La répression en Iran semble avoir étouffé temporairement les manifestations, rapportent des témoins et des organisations non gouvernementales (ONG). Des nouvelles arrestations ont été confirmées par les médias d'État, alors que les tensions au sein de la société demeurent palpables. Les menaces d'une intervention américaine, qui ont rythmé les derniers jours, semblent s'effacer, Donald Trump ayant suggéré un recul de Téhéran sur certaines questions, notamment l’abandon d’exécutions de manifestants.
Les manifestations, déclenchées le 28 décembre en réponse à une inflation galopante, constituent l'un des mouvements de contestation les plus marquants depuis la révolution de 1979. Selon l'ONG Iran Human Rights (IHR) basée en Norvège, près de 3 428 manifestants auraient trouvé la mort suite aux violences des forces de sécurité, bien que ce chiffre soit probablement sous-estimé, tant la situation reste difficile à évaluer dans le contexte d’un blackout Internet imposé par le gouvernement.
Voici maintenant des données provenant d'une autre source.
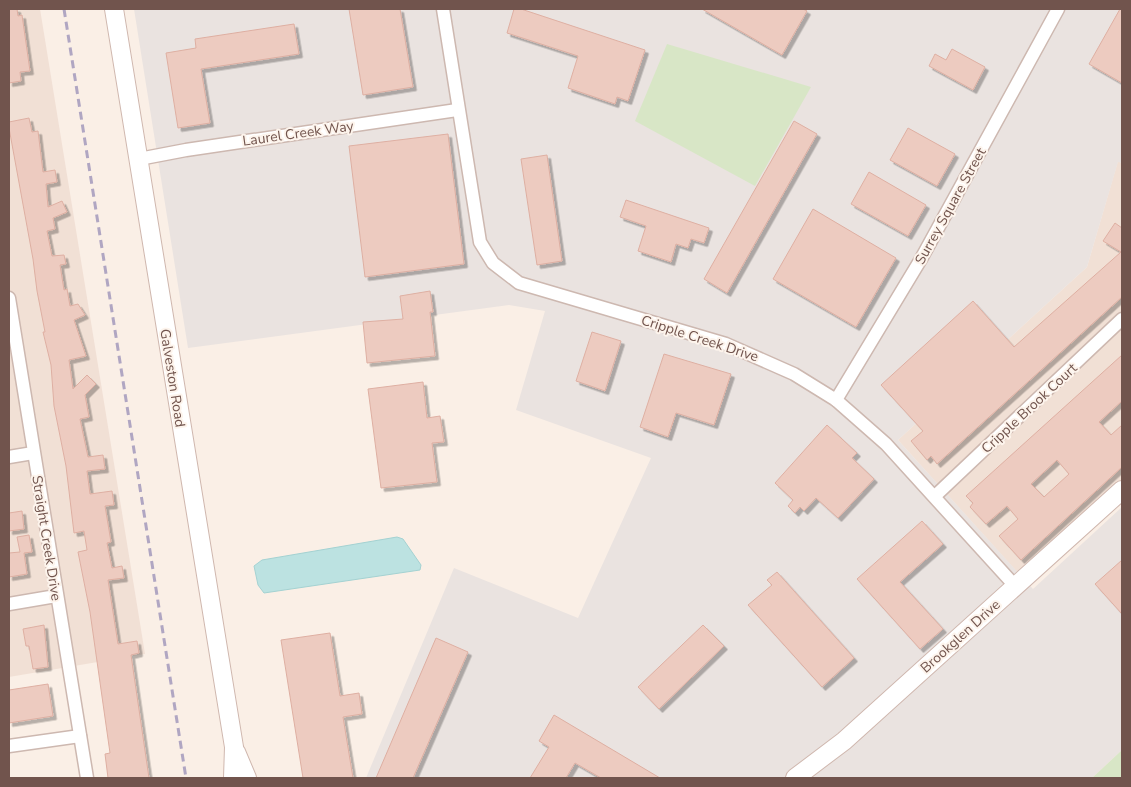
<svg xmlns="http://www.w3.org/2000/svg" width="1131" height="787" viewBox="0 0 1131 787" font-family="'Nunito Sans',sans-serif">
<defs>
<filter id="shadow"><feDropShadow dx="3.5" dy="3.5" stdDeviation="0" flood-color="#0004"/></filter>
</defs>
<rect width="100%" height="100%" fill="#faefe6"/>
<!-- residential -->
<g fill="#f1e0d5">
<polygon points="9,9 40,9 145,654 9,677"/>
<polygon points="1118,161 1122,163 1122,481 1019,574 898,440 1087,267"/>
</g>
<!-- industrial -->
<polygon fill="#eae3e0" points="134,9 1122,9 1122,163 1118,162 1087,267 898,440 1033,589 1122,507 1122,750 1092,778 366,778 454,568 578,618 651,458 516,410 545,311 509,305 188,348"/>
<!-- green -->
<g fill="#d8e6c6">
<polygon points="667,44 811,87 755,186 635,121"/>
<polygon points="1122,750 1122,778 1092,778"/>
</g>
<!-- water -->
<polygon fill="#bce2e1" stroke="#a4d2d2" points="397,537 403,539 421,565 420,570 264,593 258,585 254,566 262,560"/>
<!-- building -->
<g fill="#edcbc0" stroke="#deafa2" fill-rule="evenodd" filter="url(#shadow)">
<polygon points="9,9 17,9 18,16 22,15 30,71 20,72 21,81 9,83"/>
<polygon points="349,9 400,9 413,87 363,95"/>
<polygon points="514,9 521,9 645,50 628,101 617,97 615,104 568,88 578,56 507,33"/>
<polygon points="702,9 803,9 807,11 782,55"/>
<polygon points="1120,9 1122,9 1122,83 1089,64"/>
<polygon points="294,24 299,54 201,69 210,123 178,128 166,53 196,48 195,39"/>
<polygon points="952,49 985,67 973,90 929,66 935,54 946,60"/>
<polygon points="29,118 32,132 38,131 43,172 55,170 57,182 46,184 48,207 62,201 67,212 53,218 55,229 47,231 52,256 64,255 66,264 60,265 64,290 67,289 70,306 78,304 85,315 74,320 86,356 69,360 73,389 87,375 96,384 85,395 89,417 80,419 88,457 103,455 105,469 87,471 90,494 112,491 114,505 105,506 111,542 107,543 112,568 122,566 124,578 108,580 118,644 137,641 139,653 131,655 149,778 108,778 105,754 110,753 90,612 78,552 87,550 84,531 74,533 66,466 54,406 51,365 43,332 45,332 37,291 33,259 9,128 9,122"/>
<polygon points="794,121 817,134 727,293 704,279"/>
<polygon points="908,128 955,154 937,186 890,160"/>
<polygon points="448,134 464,264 365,277 349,146"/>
<polygon points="547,155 562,261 537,265 521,159"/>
<polygon points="869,172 926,205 908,236 851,204"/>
<polygon points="626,200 709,228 704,243 691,239 688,248 676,244 671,262 638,251 646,226 620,217"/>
<polygon points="813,209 896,258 856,327 773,279"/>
<polygon points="1115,223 1122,228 1122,297 937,464 931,456 927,460 911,441 923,431 881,385 973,301 1014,347 1121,252 1103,241"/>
<polygon points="430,291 433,312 430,312 435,356 367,363 363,322 403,319 400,296"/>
<polygon points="592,332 621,341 605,391 576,381"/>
<polygon points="664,354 731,374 714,425 676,413 668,437 640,427"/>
<path d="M1122,355V401L1099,422L1111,435L1122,425V467L1021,560L999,536L1018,519L1007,506L986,524L970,507L973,503L966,496ZM1057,460L1069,474L1044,497L1031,484Z"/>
<polygon points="423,382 427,418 440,416 444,442 432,443 437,482 381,488 368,389"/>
<polygon points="827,425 857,453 852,458 874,479 838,518 816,498 804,511 800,507 795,513 788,506 793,500 775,483"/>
<polygon points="22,511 24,529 9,531 9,513"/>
<polygon points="922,521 943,544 900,582 943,629 920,649 857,579"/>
<polygon points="29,535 32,552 24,553 27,574 9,577 9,553 20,552 17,537"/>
<polygon points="1122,560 1122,614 1095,584"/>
<polygon points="777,572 854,658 822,687 748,605 772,585 767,580"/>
<polygon points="44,625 48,667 33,669 29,646 26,646 23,629"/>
<polygon points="703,625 724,646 659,709 638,687"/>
<polygon points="330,633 340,696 359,693 362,714 343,717 353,778 303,778 281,640"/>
<polygon points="436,638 468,652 413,778 376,778"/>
<polygon points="48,684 53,716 9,723 9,690"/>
<polygon points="554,715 660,778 601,778 575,763 566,778 530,778 549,747 539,741"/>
</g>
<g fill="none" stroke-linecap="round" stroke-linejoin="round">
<!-- street casing -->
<g stroke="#cdb8b0" stroke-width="15">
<g id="street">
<polyline points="443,9 480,242 493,263 519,283 726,344 794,374 836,400 886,444 1016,587"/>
<polyline points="139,159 186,150 457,110"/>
<polyline points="9,298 87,778"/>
<polyline points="836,400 921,259 1058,9"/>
<polyline points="9,457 33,453"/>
<polyline points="935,496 1122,319"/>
<polyline points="9,604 56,596"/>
<polyline points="9,746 80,736"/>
</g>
</g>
<!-- secondary casing -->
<g stroke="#cfb7ae" stroke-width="20">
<g id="secondary">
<polyline points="114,9 234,747 233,778"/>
<polyline points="236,752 247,778"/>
<polyline points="795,778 844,741 1122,490"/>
</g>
</g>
<!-- street -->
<use href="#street" stroke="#fff" stroke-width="12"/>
<!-- secondary -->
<use href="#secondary" stroke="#fff" stroke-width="18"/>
<!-- rail -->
<polyline stroke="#b0a6c2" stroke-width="3" stroke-dasharray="8 5" stroke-linecap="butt" points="64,9 186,778"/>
</g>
<g text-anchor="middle" stroke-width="4" stroke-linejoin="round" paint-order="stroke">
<!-- street labels -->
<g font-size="14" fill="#71544d" stroke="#fdf4ec">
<text transform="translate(298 133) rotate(-8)" y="5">Laurel Creek Way</text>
<text transform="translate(950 206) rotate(-61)" y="5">Surrey Square Street</text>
<text transform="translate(700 338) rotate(18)" y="5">Cripple Creek Drive</text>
<text transform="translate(173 378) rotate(81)" y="5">Galveston Road</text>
<text transform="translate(1029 408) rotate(-43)" y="5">Cripple Brook Court</text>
<text transform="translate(47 538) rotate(81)" y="5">Straight Creek Drive</text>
<text transform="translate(960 636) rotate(-42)" y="5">Brookglen Drive</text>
</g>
</g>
<!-- border -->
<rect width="1131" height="787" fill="none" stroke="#71544d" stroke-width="20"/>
</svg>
Les réactions internationales continuent d'être surveillées de près. Des pays comme l'Arabie Saoudite et le Qatar ont de leur côté exercé des pressions sur les États-Unis pour éviter une escalade militaire, prévenant que toute intervention pourrait avoir des répercussions sur la stabilité régionale. La Maison Blanche, par l'entremise de sa porte-parole, a signalé que toutes les options demeurent sur la table, alors que le directeur du Mossad israélien, David Barnea, était aux États-Unis pour des discussions sur l'évolution en Iran.
Un habitant de Téhéran a décrit la situation actuelle comme calme, mais les rapports d'activités militaires renforcées persistent. Hengaw, une ONG de défense des droits des Kurdes iraniens, évoque une présence militaire élevée dans des villes auparavant touchées par des manifestations, tandis que d'autres rapports font état de violences sporadiques, dont une infirmière tuée lors des affrontements à Karaj.
D’un point de vue diplomatique, le président russe Vladimir Poutine a tenté de se positionner comme un médiateur dans cette crise, discutant de la situation avec les dirigeants israéliens et iraniens.
Pour finir, la situation en Iran reste extrêmement précaire. Les arrestations de masse, les manifestations avortées, et la répression des voix contestataires témoignent d'une période de forte tension, à un moment où le pays lutte contre des défis économiques et politiques considérables.